Nairobi — A month after clinching the Africa title, Kenya women's 800m runner Pamela Jelimo was on the mark again as she set a new world junior record, with a strong sprint of 1:55.76 against strong winds, in the Hengelo Grand Prix in Netherlands on Saturday.
Jelimo's performance sends a clear message to her rivals as she launches her quest for the Olympic glory.
Pamela Jelimo celebrates after winning the women's 800m race during the Africa Athletics Championships in Addis Ababa, Ethiopia last month. Jelimo set a new world junior record in the Hengelo Grand Prix in the Netherlands on Saturday. Photo/MOHAMMED AMIN
She will be in for a bruising battle with compatriot Janeth Jepkosgei, when they meet in Sunday's Berlin IAAF Golden League.
While Ethiopia's Haile Gebreselassie received much of the ovation, the enthusiastic crowd at Fanny Blankers-Koen Stadium, confirmed the arrival of a new sensation, in the frame of Jelimo.
After making waves with her 1:58.70 victory, at the African Championships in the high altitude Addis Ababa last month, the 19-year-old burst onto the international scene with a powerful message, as she clocked 1:55.76 (new Kenyan record), by far the evening's most impressive display of running.
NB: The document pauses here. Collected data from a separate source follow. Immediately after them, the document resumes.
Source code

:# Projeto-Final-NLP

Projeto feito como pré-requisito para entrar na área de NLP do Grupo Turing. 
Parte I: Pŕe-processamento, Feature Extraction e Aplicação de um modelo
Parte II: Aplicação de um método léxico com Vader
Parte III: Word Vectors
Powering to the front down the back stretch, Jelimo stretched her lead through the bend and extended it down the homestretch, slowing little through the finish.
Her reward was a world junior record (subject to ratification), smashing the 1:57.18 set by China's Yuan Wang in Beijing in 1993, and a new Kenyan record, eclipsing world champion, Janeth Jepkosgei's 1:56.04 which she set last year in Osaka.
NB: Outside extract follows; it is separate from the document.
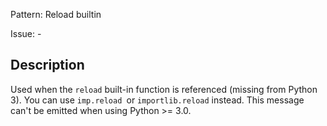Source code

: Pattern: Reload builtin

Issue: -

## Description

Used when the `reload` built-in function is referenced (missing from Python 3). You can use `imp.reload `or `importlib.reload` instead. This message can't be emitted when using Python >= 3.0.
Jelimo won by nearly three seconds over Maryam Jamal (1:58.66), the reigning world 1500m champion.
Lucia Klocova of Slovakia was third (1:59.76) with Dutch woman Yvonne Hak fourth with a personal best 2:00.10.
However, 14 years after setting his first World record on the Hengelo track, Ethiopia's Haile Gebrselassie returned to the venue in the role of sentimental favourite in the 10,000m, but in reality, as an underdog in his quest to achieve a qualifying performance, in the event for Beijing.
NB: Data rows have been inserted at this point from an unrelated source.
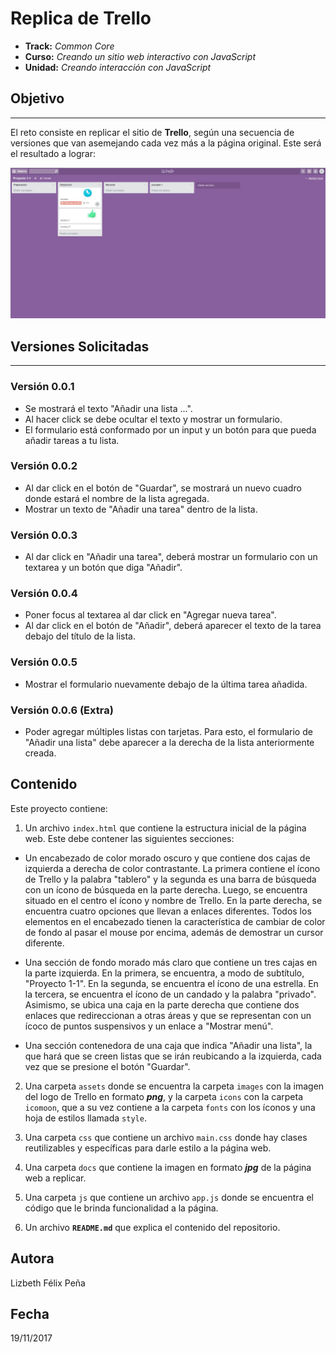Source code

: # Replica de Trello

* **Track:** _Common Core_
* **Curso:** _Creando un sitio web interactivo con JavaScript_
* **Unidad:** _Creando interacción con JavaScript_

## Objetivo
---
El reto consiste en replicar el sitio de **Trello**, según una secuencia de versiones que van asemejando cada vez más a la página original. Este será el resultado
a lograr:


![Sin titulo](docs/trello.jpg)



## Versiones Solicitadas
---
### Versión 0.0.1

* Se mostrará el texto "Añadir una lista ...".
* Al hacer click se debe ocultar el texto y mostrar un formulario.
* El formulario está conformado por un input y un botón para que pueda añadir tareas a tu lista.

### Versión 0.0.2

* Al dar click en el botón de "Guardar", se mostrará un nuevo cuadro donde estará el nombre de la lista agregada.
* Mostrar un texto de "Añadir una tarea" dentro de la lista.
### Versión 0.0.3

* Al dar click en "Añadir una tarea", deberá mostrar un formulario con un textarea y un botón que diga "Añadir".
### Versión 0.0.4

* Poner focus al textarea al dar click en "Agregar nueva tarea".
* Al dar click en el botón de "Añadir", deberá aparecer el texto de la tarea debajo del título de la lista.
### Versión 0.0.5

* Mostrar el formulario nuevamente debajo de la última tarea añadida.
### Versión 0.0.6 (Extra)

* Poder agregar múltiples listas con tarjetas. Para esto, el formulario de "Añadir una lista" debe aparecer a la derecha de la lista anteriormente creada.

## Contenido

Este proyecto contiene:

1. Un archivo `index.html` que contiene la estructura inicial de la página web. Este debe contener las siguientes secciones:

  * Un encabezado de color morado oscuro y  que contiene dos cajas de izquierda a derecha de color contrastante. La primera contiene el ícono de Trello y la palabra "tablero" y la segunda es una barra de búsqueda con un ícono de búsqueda en la parte derecha. Luego, se encuentra situado en el centro el ícono y nombre de Trello. En la parte derecha, se encuentra cuatro opciones que llevan a enlaces diferentes. Todos los elementos en el encabezado tienen la característica de cambiar de color de fondo al pasar el mouse por encima, además de demostrar un cursor diferente.

  * Una sección de fondo morado más claro que contiene un tres cajas en la parte izquierda. En la primera, se encuentra, a modo de subtítulo, "Proyecto 1-1". En la segunda, se encuentra el ícono de una estrella. En la tercera, se encuentra el ícono de un candado y la palabra "privado". Asimismo, se ubica una caja en la parte derecha que contiene dos enlaces que redireccionan a otras áreas y que se representan con un ícoco de puntos suspensivos y un enlace a "Mostrar menú".

  * Una sección contenedora de una caja que indica "Añadir una lista", la que hará que se creen listas que se irán reubicando a la izquierda, cada vez que se presione el botón "Guardar".

2. Una carpeta `assets` donde se encuentra la carpeta `images` con la imagen del logo de Trello en formato ***png***, y la carpeta `icons` con la carpeta `icomoon`, que a su vez contiene a la carpeta `fonts` con los íconos y una hoja de estilos llamada `style`.

3. Una carpeta `css` que contiene un archivo `main.css` donde hay clases reutilizables y específicas para darle estilo a la página web.

4. Una carpeta `docs` que contiene la imagen en formato ***jpg*** de la página web a replicar.

5. Una carpeta `js` que contiene un archivo `app.js` donde se encuentra el código que le brinda funcionalidad a la página.

6. Un archivo  **`README.md`** que explica el contenido del repositorio.

## Autora
Lizbeth Félix Peña

## Fecha
19/11/2017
Under the assumption that reigning Olympic champion Kenenisa Bekele has already secured on team berth, Gebreselassie needed to finish at least second, among the formidable group of Ethiopians in the field in order to be considered for the Beijing squad, and he fulfilled his goal in quite impressive fashion, giving selectors plenty to think about.
Running near the front throughout, Gebrselassie followed Olympic silver medallist and compatriot, Sileshi Sihine for much of the proceedings, and in the latter stages, when only the pair, along with Kenyans Eliud Kipchoge and Leonard Komon remained in contention, he even took his turn with the lead.
Sihine kick didn't disappoint as he cruised to a 26:50.53 victory, but Gebrselassie wasn't far behind, gliding to a runner-up finish in 26:51.20.
Kipchoge (26:54.32) and Komon (26:57.08) both also dipped under 27 minutes while Gebre Gebremariam, the recently-minted African champion finished a distant seventh.